As detailed in the BBCGEDI is the acronym in English for Global Ecosystem Dynamics Investigation, which translated into Spanish means Research on the Global Dynamics of Ecosystems.

Consequently, through this program the vegetation of all corners of the planet is monitored. The GEDI mission works thanks to a instrument that shoots lasers and what is it attached to the International Space Station since the year 2019.

Spanish scientist Adrián Pascual, a member of the GEDI scientific team, explains that “It is a satellite the size of a refrigerator, it weighs about 500 kilos and is docked or connected to one of the modules of the International Space Station.”

The height and composition of the forests are studied

Its operation is as follows, Pascual specifies: “When the laser beam reaches the earth, hits the first item it findswhich is the top of the trees, and continues to progress until it hits the ground”.

In this way, “the sensor measures the difference between when the treetops and the ground are detected. And by converting that period of time into distance, we are able to estimate the height of the vegetation”, details the scientist.

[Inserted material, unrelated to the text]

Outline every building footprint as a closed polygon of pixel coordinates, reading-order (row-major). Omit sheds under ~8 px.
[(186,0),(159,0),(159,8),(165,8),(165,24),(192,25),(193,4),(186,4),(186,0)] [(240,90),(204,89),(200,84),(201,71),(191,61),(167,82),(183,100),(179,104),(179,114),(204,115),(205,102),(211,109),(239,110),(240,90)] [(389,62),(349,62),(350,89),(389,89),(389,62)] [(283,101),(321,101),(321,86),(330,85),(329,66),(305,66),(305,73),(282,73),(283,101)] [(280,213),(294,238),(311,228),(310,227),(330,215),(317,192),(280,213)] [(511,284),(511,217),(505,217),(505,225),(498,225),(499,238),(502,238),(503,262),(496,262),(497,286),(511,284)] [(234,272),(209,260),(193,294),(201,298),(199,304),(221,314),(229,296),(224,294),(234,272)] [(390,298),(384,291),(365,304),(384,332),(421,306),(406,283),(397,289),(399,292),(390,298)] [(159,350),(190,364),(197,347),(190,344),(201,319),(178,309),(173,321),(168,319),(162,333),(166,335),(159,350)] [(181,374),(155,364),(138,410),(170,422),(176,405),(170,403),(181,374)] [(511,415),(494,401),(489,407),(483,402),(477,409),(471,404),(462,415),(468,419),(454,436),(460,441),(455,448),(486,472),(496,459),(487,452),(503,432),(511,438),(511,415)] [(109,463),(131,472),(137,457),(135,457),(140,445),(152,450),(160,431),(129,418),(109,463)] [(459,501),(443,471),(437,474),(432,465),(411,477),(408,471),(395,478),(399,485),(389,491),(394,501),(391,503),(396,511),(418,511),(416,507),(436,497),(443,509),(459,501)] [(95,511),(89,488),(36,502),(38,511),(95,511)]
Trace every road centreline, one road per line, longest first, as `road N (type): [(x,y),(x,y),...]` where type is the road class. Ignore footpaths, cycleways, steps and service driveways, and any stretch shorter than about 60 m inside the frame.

In addition, thanks to this device, the composition of the forest can also be studied, since it detects changes in the patterns of energy waves. “We are able to estimate different levels of vegetation and that gives us an idea not only of the height of the forest, but of its structural complexity”highlights Adrián Pascual.

The keys: carbon and biomass

Trees take care of collecting and storing carbon dioxide (CO2)one of the main causes of global warming and, consequently, of the climate change. “When trees grow they increase their biomass. And approximately 50% of that biomass, of the wood of those trees, is carbon”, indicates Pascual.

The expert points out that “it is calculated more or less that a medium-sized tree, the most general thing that can be thought, fixes about 25 kg of carbon dioxide per year.” In this way, GEDI is used to “to know what is the stock, the carbon storage that currently exists in all the world’s forests” or what is the same, measure how deforestation has contributed to atmospheric concentrations of carbon dioxide.

However, there is a problem: this mission is scheduled to continue only until January 2023. Therefore, both researchers and state representatives are supporting a campaign for GEDI to continue operating for several more months or years due to its benefits for the study of climate change.